Morrell recalled that Washington was committed to resolving the nuclear threat posed by Iran through diplomacy and international sanctions, "while at the same time holding out the option of a military strike, if necessary."

"But the military strike is not our first choice," he said. "Never has been. And we continue to pursue economic and diplomatic pressures as the policy of this government."

US media have reported that more than 100 Israeli fighter jets participated in a training exercise with Greece earlier this month to prepare for a possible long-distance strike -- a maneuver seen as a warning against Iran.

Iran has defied UN sanctions and international demands by pressing on with its disputed uranium enrichment program, which Washington and Israel fear would be used to build a nuclear weapon.

Israeli Infrastructure Minister Benjamin Ben-Eliezer, a former defense chief, said in an interview published in the Russian press Wednesday that Iran would be "annihilated" if it tried to attack Israel.

But, he said, "we are not planning any attack against Iran."

According to the US television network CBS, Israel does not want to wait until the new administration that will succeed US President George W. Bush in January to strike Iranian nuclear sites.

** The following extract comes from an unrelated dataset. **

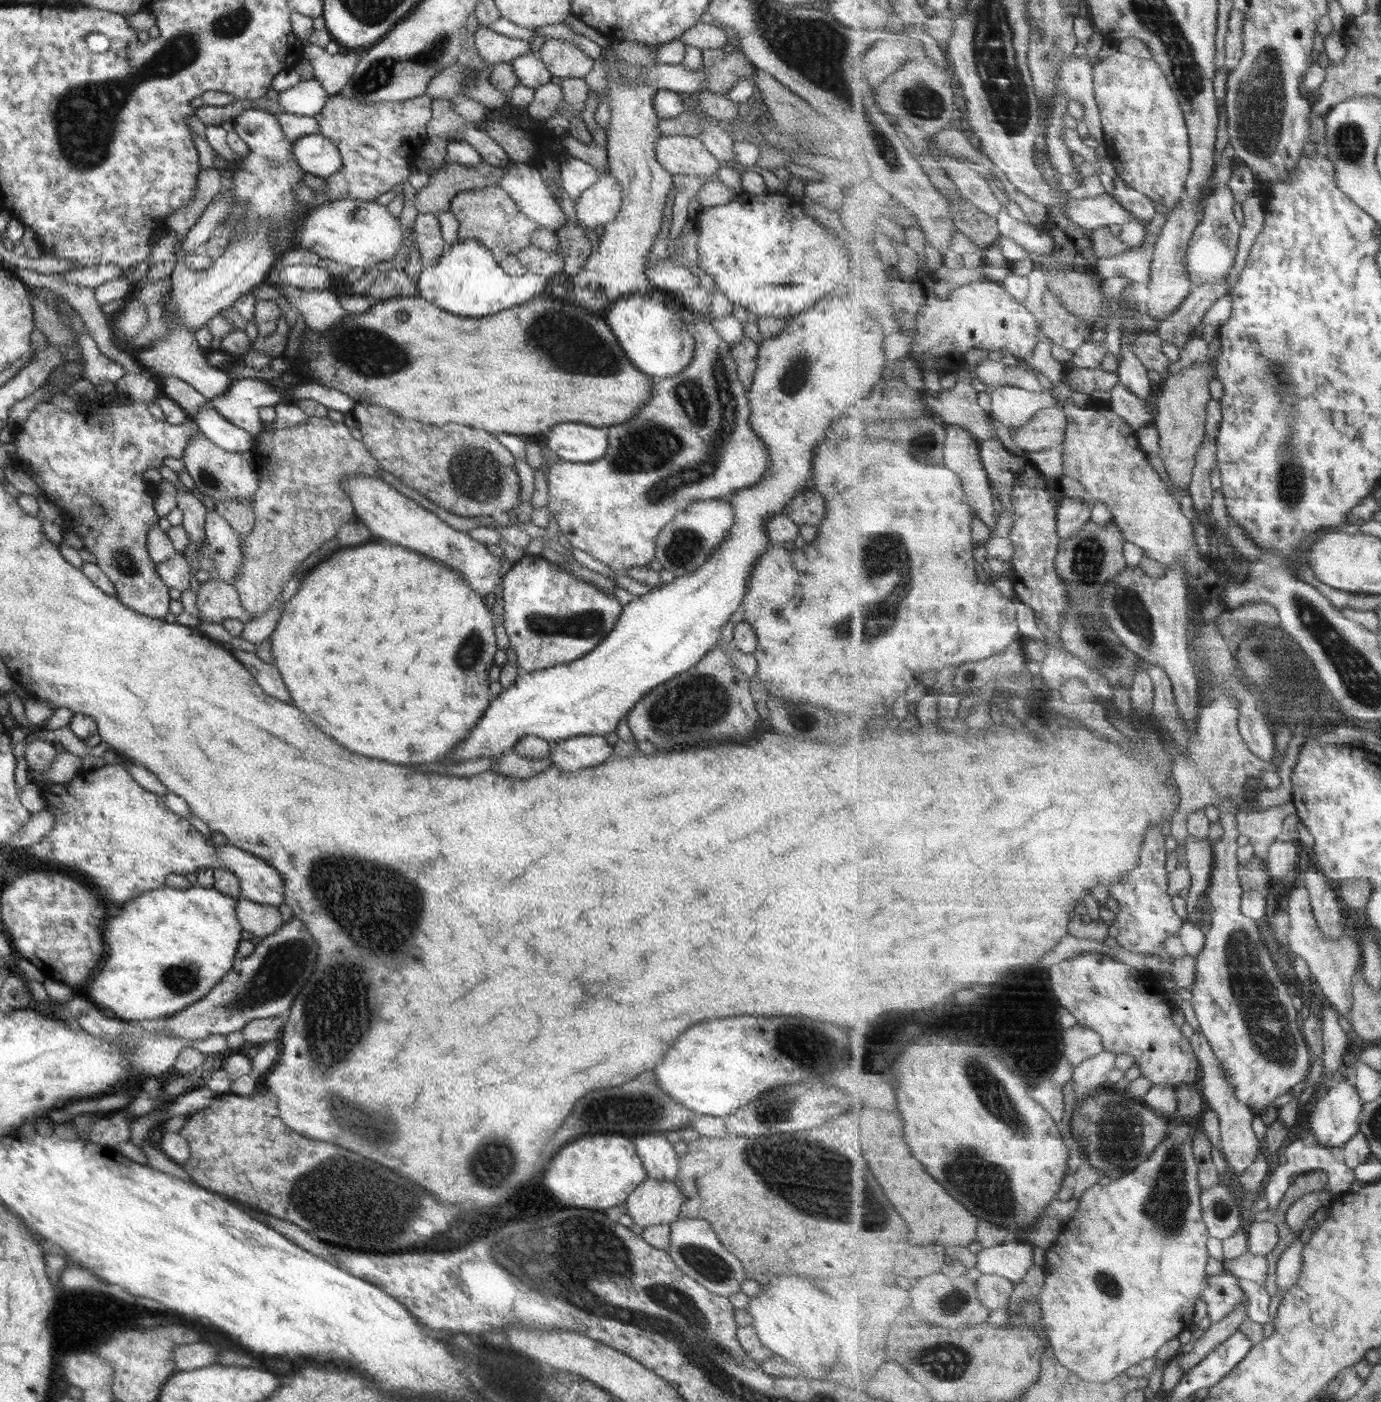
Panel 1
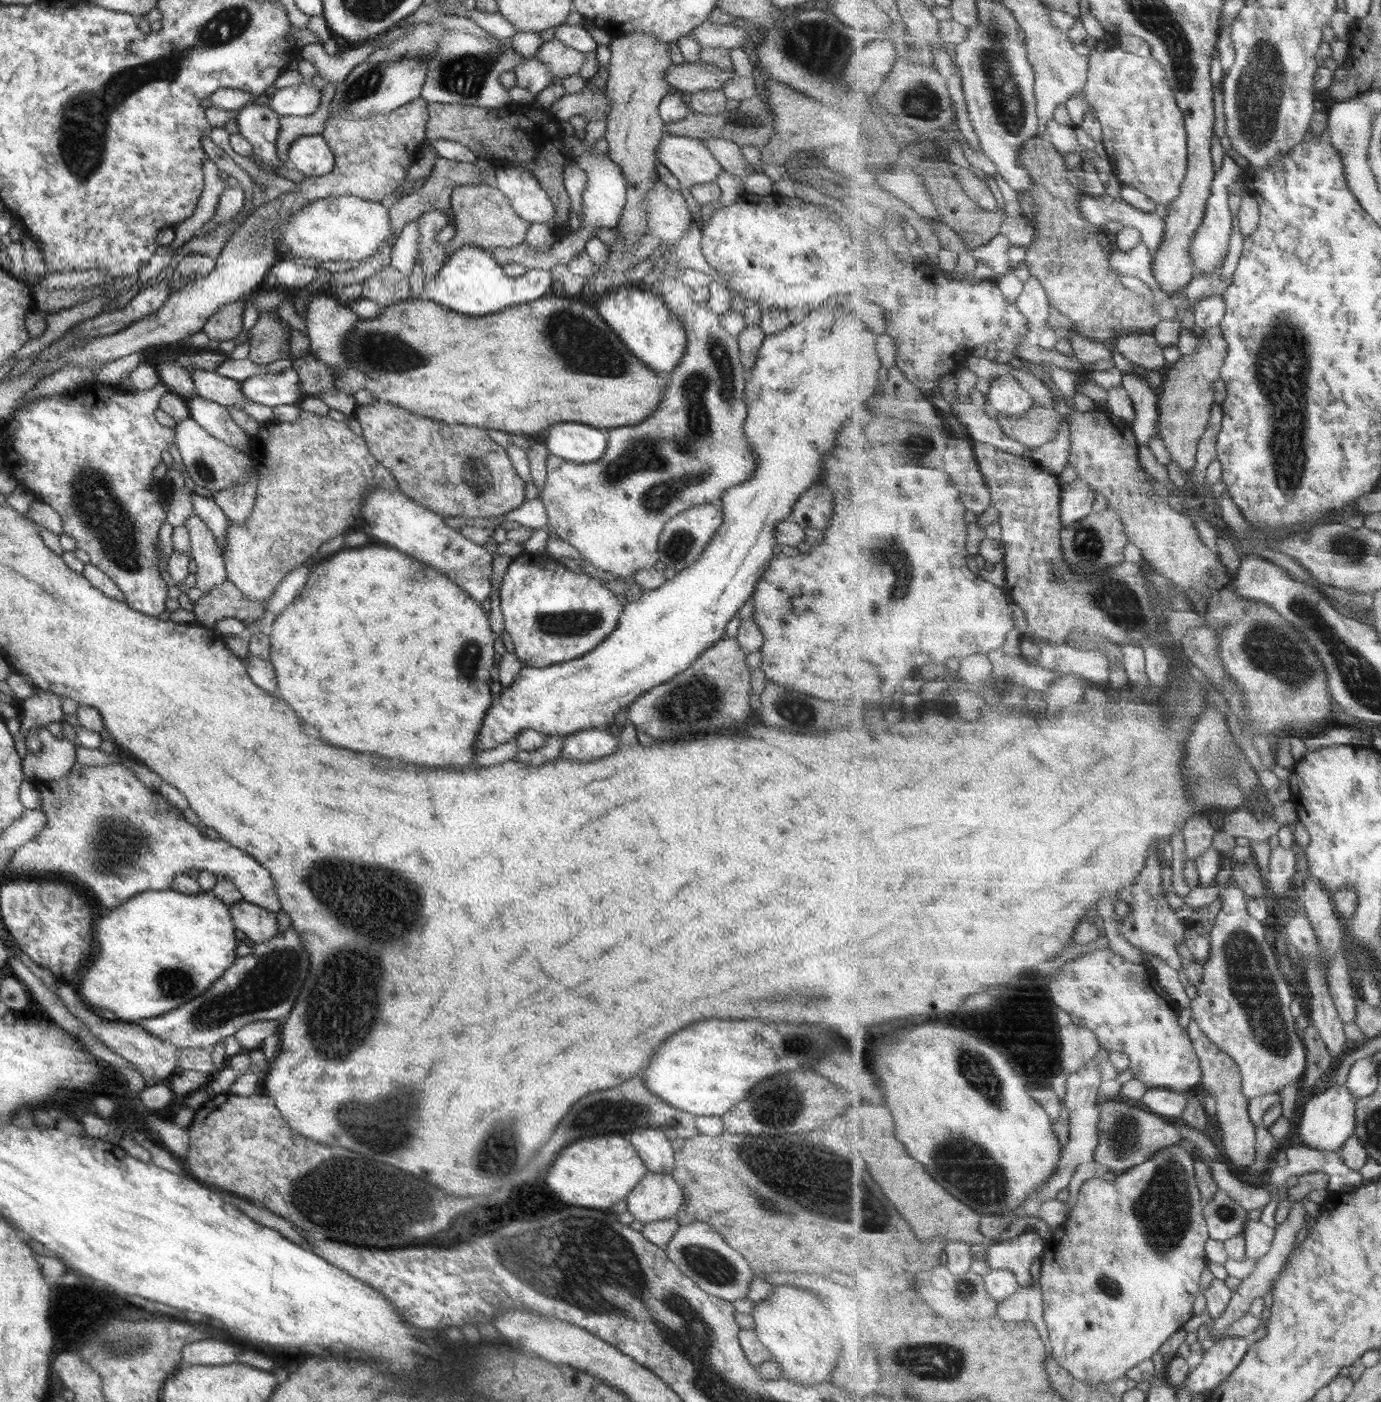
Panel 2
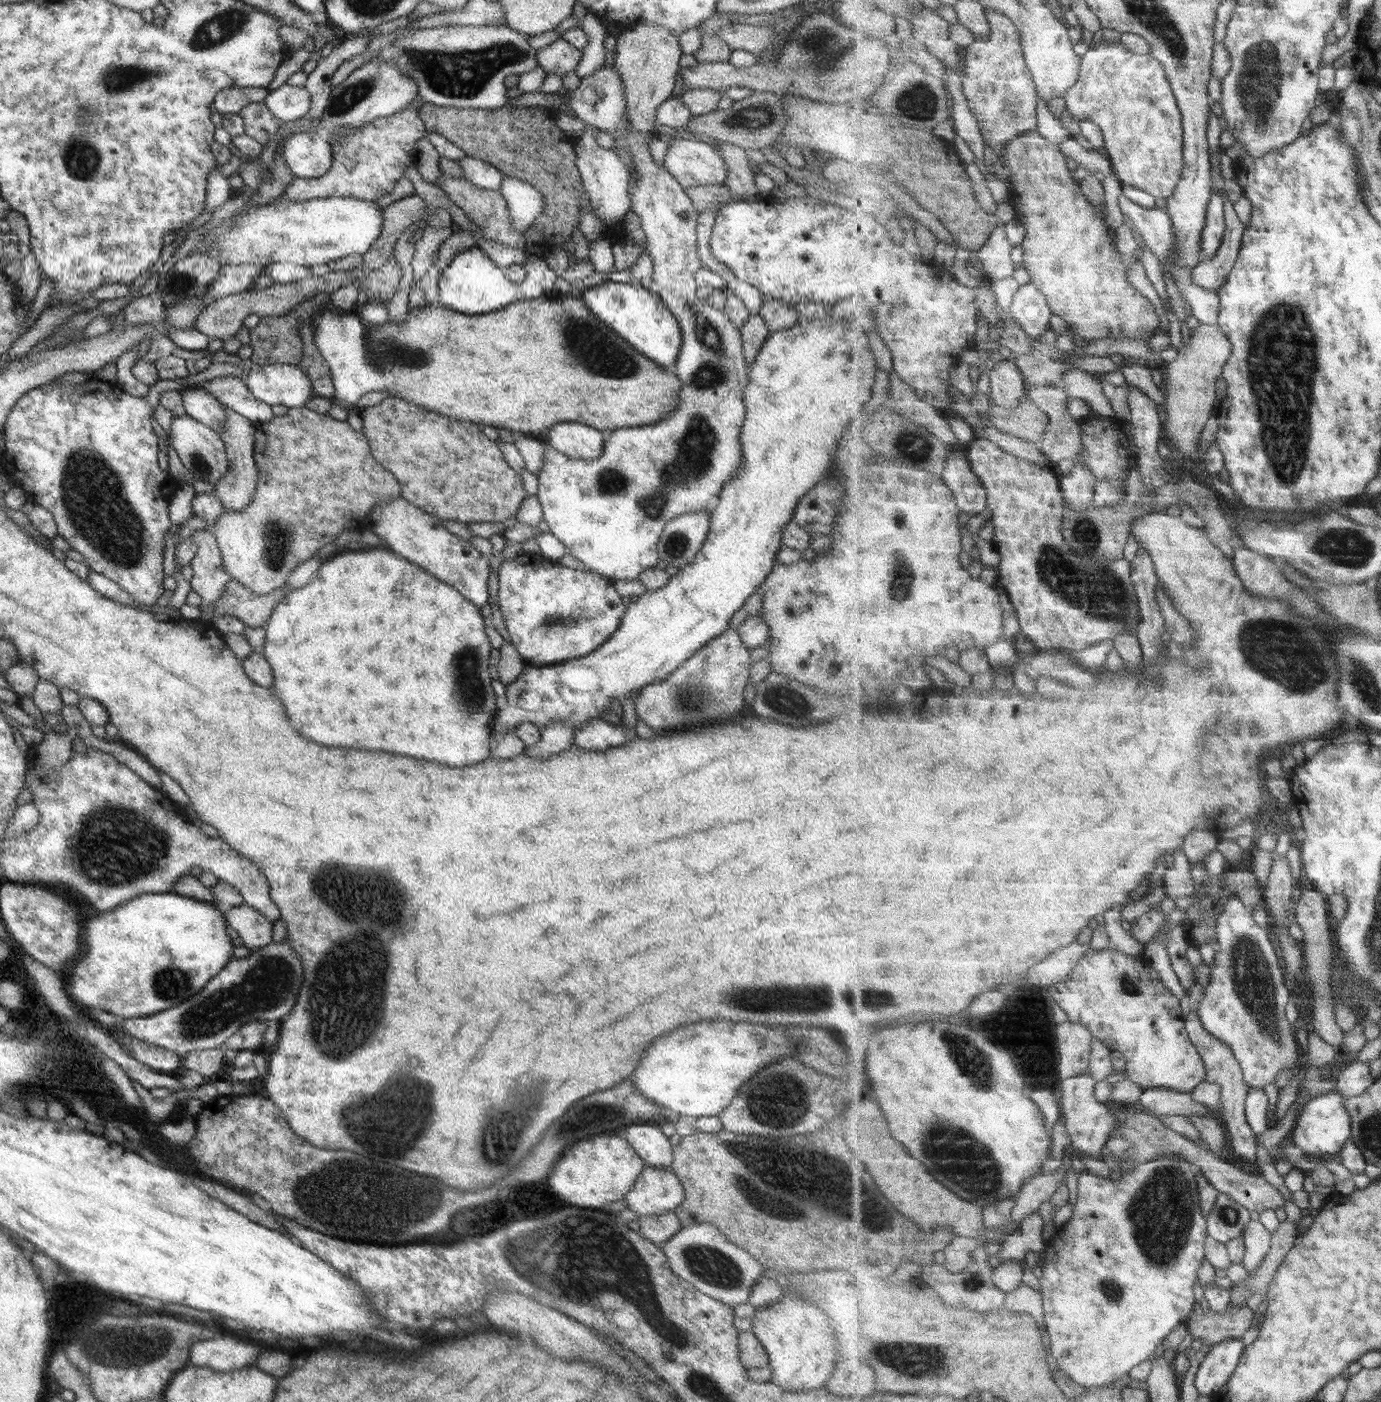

"The Israelis have been assured by the Bush administration that the Bush administration will not allow Iran to nuclearize," CBS consultant Michael Oren said.

"Israelis are uncertain about what would be the policies of the next administration vis-a-vis Iran," said Oren, a senior fellow at the Shalem Center, a Jerusalem-based research facility.

Speculation about a possible Israeli strike heated up this week after former UN ambassador John Bolton suggested in an interview with London's Daily Telegraph that Israel could attack Iran between the November 4 election and January.